** Opening DATASET CONTENT block **

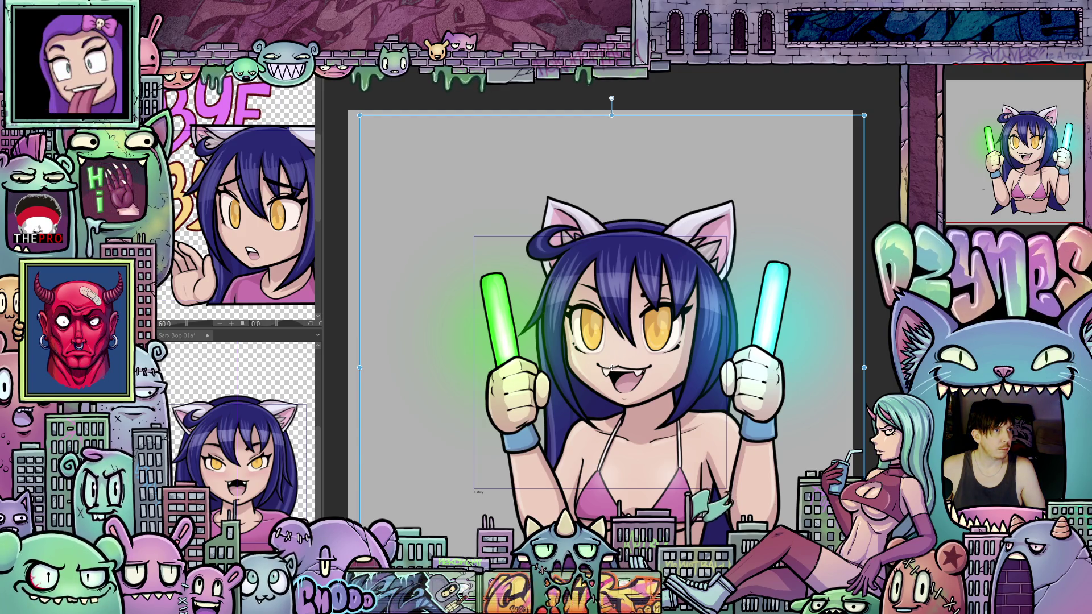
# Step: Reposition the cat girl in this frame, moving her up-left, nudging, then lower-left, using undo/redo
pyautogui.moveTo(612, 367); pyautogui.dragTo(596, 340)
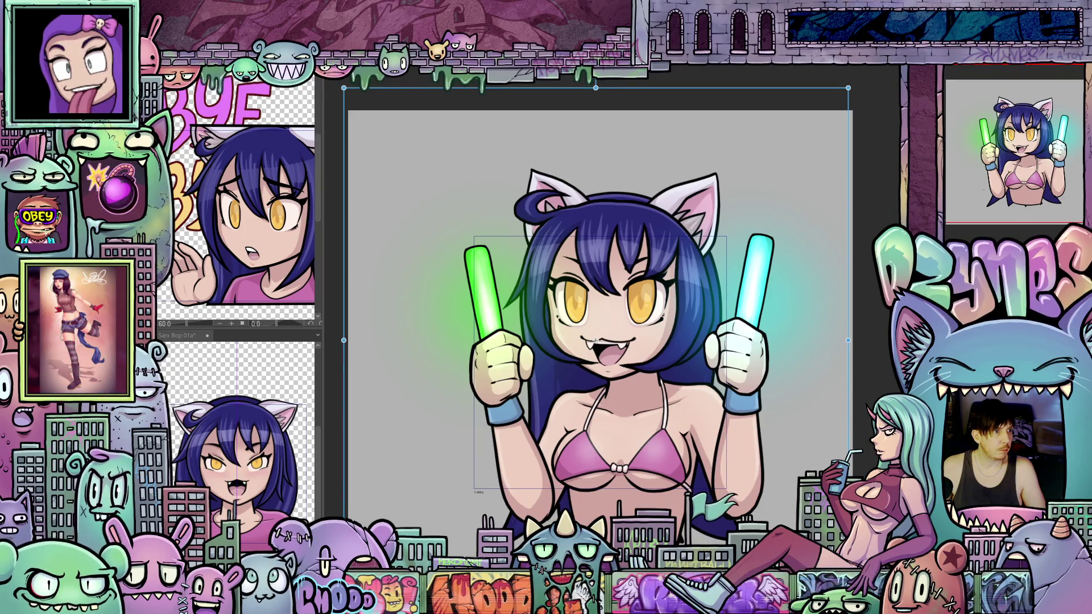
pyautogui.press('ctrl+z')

** Closing DATASET CONTENT block **

PROBLEM STATEMENT: Recreate the listing above word for word, dropping each picture it contains.

RESPONSE TO THIS TASK:
# Step: Reposition the cat girl in this frame, moving her up-left, nudging, then lower-left, using undo/redo
pyautogui.moveTo(612, 367); pyautogui.dragTo(596, 340)
pyautogui.press('ctrl+z')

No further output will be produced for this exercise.